脳卒中片麻痺者の歩行能力は下肢機能が大きく影響するとされており,先行研究では,丹羽らにより片麻痺者の麻痺側膝伸展筋力が大きいほど歩行速度が速くなることが報告され,バランス能力と歩行自立度との関連も諸家により報告されている。加速度研究においては,健常者を対象としたもの,腰部にセンサを装着したものは多いが,センサを下肢に装着して片麻痺歩行を計測した報告は少ない。また,片麻痺歩行において,麻痺の程度と下肢筋力に着目し,麻痺側・非麻痺側に分けて特徴を明らかにした研究は少ない。そこで本研究は,脳卒中片麻痺者の麻痺側・非麻痺側下肢筋力と,歩行時の下肢加速度成分の関係を明らかにすることを目的とした。
【方法】
対象は,脳卒中片麻痺者14名(年齢65±12歳,男性10名,女性4名,下肢Br.stageIII3名,IV5名,V3名,VI3名,右片麻痺9名,左片麻痺5名)であり,平地歩行自立者(FIM歩行項目6点以上)とした。3軸加速度センサは対象者の腰部,両大腿部,両外果部に装着し,データは内蔵されたBluetoothを介しサンプリング周波数100HzでPCに記録される。屋内16m直進路を快適速度で歩行し,中央10m区間を腰部センサの赤外線受光により抽出し,歩行速度を計測した。腰部前後加速度波形より,初期接地(IC)を特定し,10m区間から定常状態である中央の5歩行周期を抽出し,1歩行周期を100%として時間の正規化を行った。得られた加速度データより,両大腿部・両外果部の自己相関係数(定常性),立脚期(各歩行周期の30%)のRoot Mean Square(RMS)および3軸方向RMSの合算(合算RMS)を算出した。下肢筋力の計測には,等尺性筋力計μTasF-1を用い,麻痺側・非麻痺側下肢筋力(股関節屈曲,膝関節屈曲・伸展)を測定した。統計解析はSpearmanの順位相関係数を用いて,下肢筋力と各RMS値,自己相関係数,Br.stage,歩行速度との関連を検討した。統計ソフトはR-2.8.1を用いて有意水準は5%未満とした。
【結果】
歩行速度と筋力において,非麻痺側股関節屈曲筋力・膝関節屈曲筋力,麻痺側股関節屈曲筋力,麻痺側膝関節屈曲筋力・伸展筋力に有意な相関(p<0.05)を認め,下肢筋力が大きい程,歩行速度は速くなっていた。Br.stageにおいて,麻痺側膝関節の屈曲筋力・伸展筋力に有意な相関(p<0.01)を認めた。
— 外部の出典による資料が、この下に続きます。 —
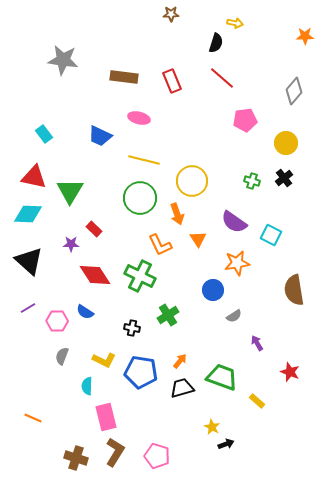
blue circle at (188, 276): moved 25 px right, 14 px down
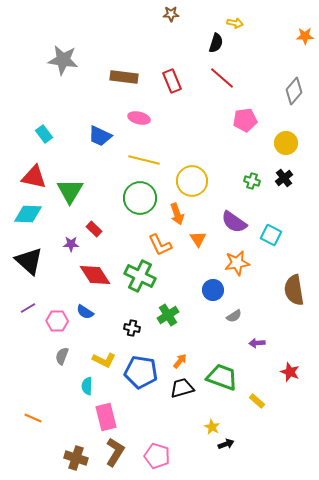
purple arrow at (257, 343): rotated 63 degrees counterclockwise
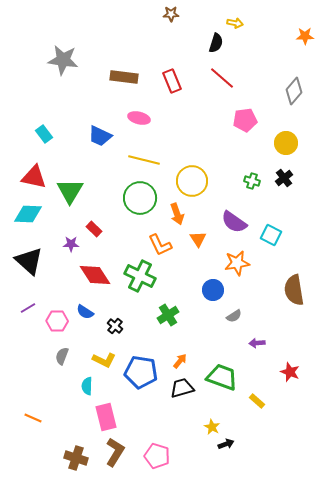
black cross at (132, 328): moved 17 px left, 2 px up; rotated 28 degrees clockwise
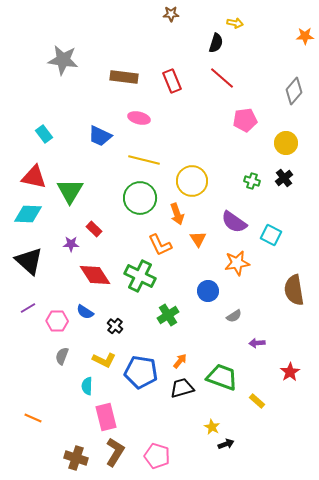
blue circle at (213, 290): moved 5 px left, 1 px down
red star at (290, 372): rotated 18 degrees clockwise
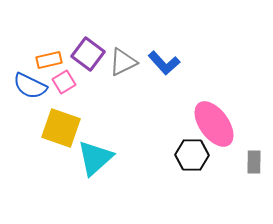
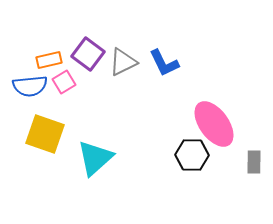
blue L-shape: rotated 16 degrees clockwise
blue semicircle: rotated 32 degrees counterclockwise
yellow square: moved 16 px left, 6 px down
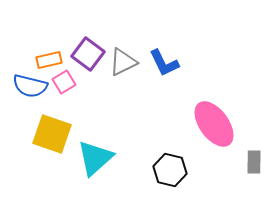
blue semicircle: rotated 20 degrees clockwise
yellow square: moved 7 px right
black hexagon: moved 22 px left, 15 px down; rotated 12 degrees clockwise
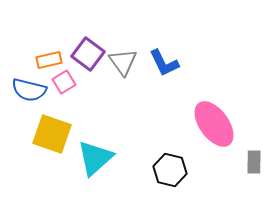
gray triangle: rotated 40 degrees counterclockwise
blue semicircle: moved 1 px left, 4 px down
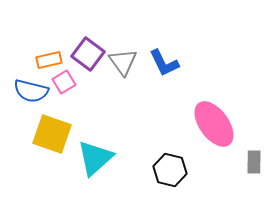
blue semicircle: moved 2 px right, 1 px down
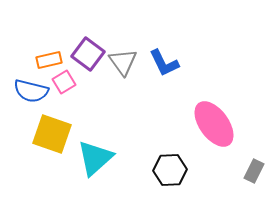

加速度成分と筋力との関係は,非麻痺側下肢において,膝関節屈曲筋力と外果部(合算RMS,前後RMS,上下RMS)に有意な相関(p<0.05)を認めた。麻痺側下肢においては,膝関節屈曲筋力と外果前後RMS,膝関節伸展筋力と大腿部(合算RMS,前後RMS,左右RMS)・外果部(合算RMS,前後RMS,左右RMS)に有意な相関(p<0.05)を認めた。自己相関係数(定常性)においては,麻痺側大腿部左右成分と麻痺側股関節屈曲筋力(p<0.05)・膝関節屈曲筋力(p<0.01)・膝関節伸展筋力(p<0.05)に有意な相関は認めた。
【考察】
本研究の結果から,歩行速度と麻痺側・非麻痺側下肢筋力とは,密接に関係していると考えられる。また,麻痺側膝関節筋力が大きい程,Br.stageが高くなっており,非麻痺側下肢筋力ではなく,麻痺側下肢筋力がBr.stageと関連していることが示唆された。加速度成分と下肢筋力との関係は,非麻痺側下肢および麻痺側下肢において,いずれも膝関節筋力との関連を示しており,膝関節筋力が大きい程,歩行速度が速く,下肢加速度成分も大きくなると考えられる。先行研究では,麻痺側膝関節伸展筋力と歩行速度,歩行自立度との関連が報告されており,本研究においても同様の結果となったことから,麻痺側膝関節伸展筋力および膝関節屈曲筋力が麻痺側立脚期における支持性を反映していることが推察される。自己相関係数と下肢筋力の結果より,麻痺側下肢筋力が大きいほど,麻痺側大腿部左右成分の定常性が高く,麻痺側大腿部の左右制御能力が高いことが示唆された。今後は,歩行の自立度によって,下肢筋力が加速度成分や歩行の定常性にどのような影響を及ぼすのか調査していく必要があると考えられる。
【理学療法学研究としての意義】
先行研究では,片麻痺歩行と下肢筋力との関連を調べたものは少ない。本研究により下肢筋力と歩行時の下肢加速度成分の関係が明確となり,片麻痺歩行の治療や効果判定,自立度向上へと繋がることが示唆された。